### WHAT IS EXPECTED
Find the string "publics" in the listing and report every line that has it.

▶

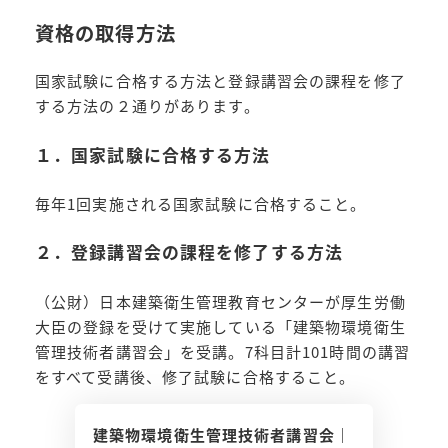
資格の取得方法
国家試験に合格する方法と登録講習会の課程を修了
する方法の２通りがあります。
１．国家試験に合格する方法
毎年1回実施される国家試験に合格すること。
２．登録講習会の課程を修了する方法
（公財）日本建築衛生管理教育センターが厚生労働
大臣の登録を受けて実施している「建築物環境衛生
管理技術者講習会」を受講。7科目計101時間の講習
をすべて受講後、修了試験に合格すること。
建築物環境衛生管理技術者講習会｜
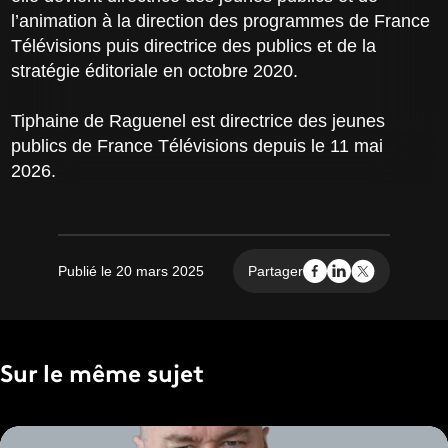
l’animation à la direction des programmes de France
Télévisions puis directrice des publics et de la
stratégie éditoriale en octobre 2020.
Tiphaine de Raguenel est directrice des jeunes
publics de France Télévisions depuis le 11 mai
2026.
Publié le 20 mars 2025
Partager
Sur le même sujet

◀
▶

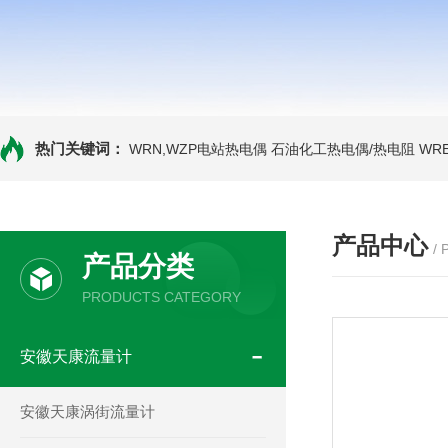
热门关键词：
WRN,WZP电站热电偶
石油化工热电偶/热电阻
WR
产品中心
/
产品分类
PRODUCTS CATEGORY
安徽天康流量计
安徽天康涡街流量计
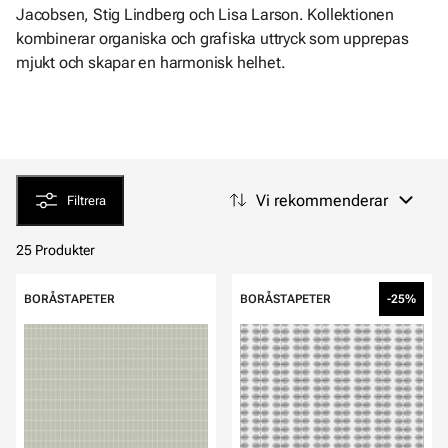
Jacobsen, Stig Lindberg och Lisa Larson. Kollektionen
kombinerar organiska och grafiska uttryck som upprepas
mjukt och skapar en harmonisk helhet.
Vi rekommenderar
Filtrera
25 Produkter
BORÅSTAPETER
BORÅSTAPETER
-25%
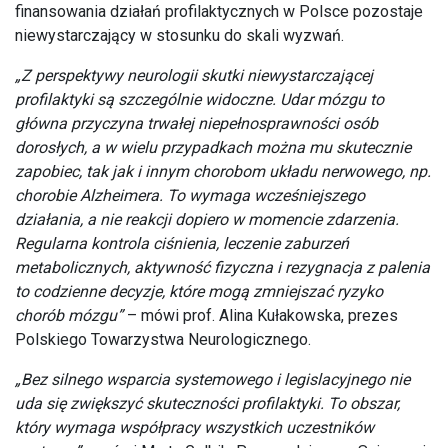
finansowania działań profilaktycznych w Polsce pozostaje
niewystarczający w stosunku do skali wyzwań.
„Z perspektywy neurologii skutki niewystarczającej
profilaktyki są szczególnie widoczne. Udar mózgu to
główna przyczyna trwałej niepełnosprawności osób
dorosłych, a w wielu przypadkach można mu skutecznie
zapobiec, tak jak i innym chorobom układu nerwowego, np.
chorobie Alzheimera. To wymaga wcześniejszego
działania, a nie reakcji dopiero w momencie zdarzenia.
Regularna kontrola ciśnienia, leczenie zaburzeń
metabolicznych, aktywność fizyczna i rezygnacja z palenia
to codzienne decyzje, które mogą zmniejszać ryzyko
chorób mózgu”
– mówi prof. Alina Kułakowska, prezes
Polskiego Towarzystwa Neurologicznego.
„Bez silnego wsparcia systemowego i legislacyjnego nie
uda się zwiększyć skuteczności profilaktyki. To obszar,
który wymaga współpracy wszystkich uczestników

◀
▶

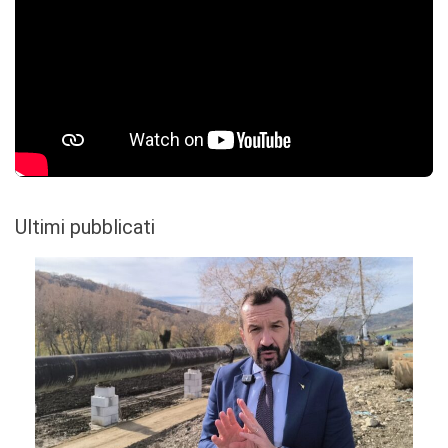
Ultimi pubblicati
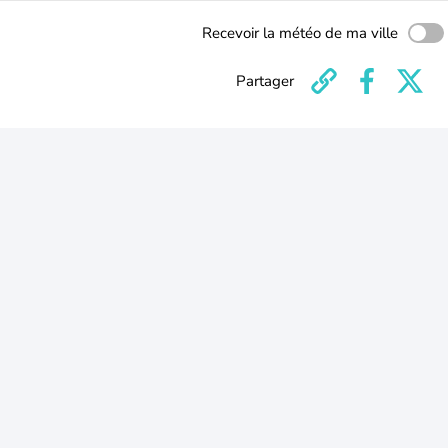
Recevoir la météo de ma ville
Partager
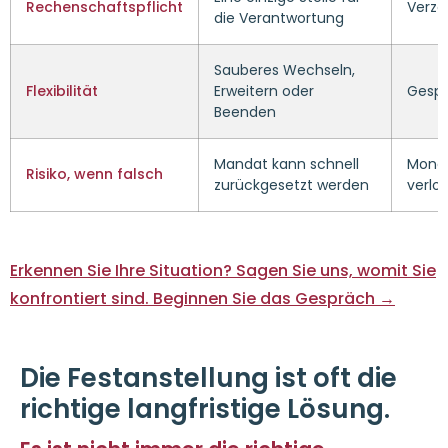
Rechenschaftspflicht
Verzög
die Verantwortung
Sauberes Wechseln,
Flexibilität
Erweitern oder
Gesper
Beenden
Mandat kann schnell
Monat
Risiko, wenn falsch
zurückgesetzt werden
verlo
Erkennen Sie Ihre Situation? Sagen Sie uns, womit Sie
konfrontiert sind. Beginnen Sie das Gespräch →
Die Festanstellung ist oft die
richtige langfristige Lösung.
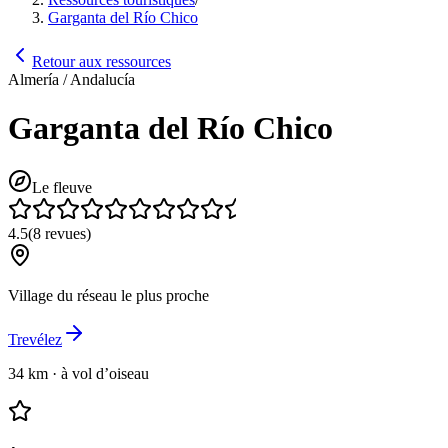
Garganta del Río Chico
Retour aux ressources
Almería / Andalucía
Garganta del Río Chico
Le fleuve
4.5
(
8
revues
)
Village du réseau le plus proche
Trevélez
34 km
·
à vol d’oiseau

◀

### WRITTEN ANSWER
Télévisions puis directrice des publics et de la
publics de France Télévisions depuis le 11 mai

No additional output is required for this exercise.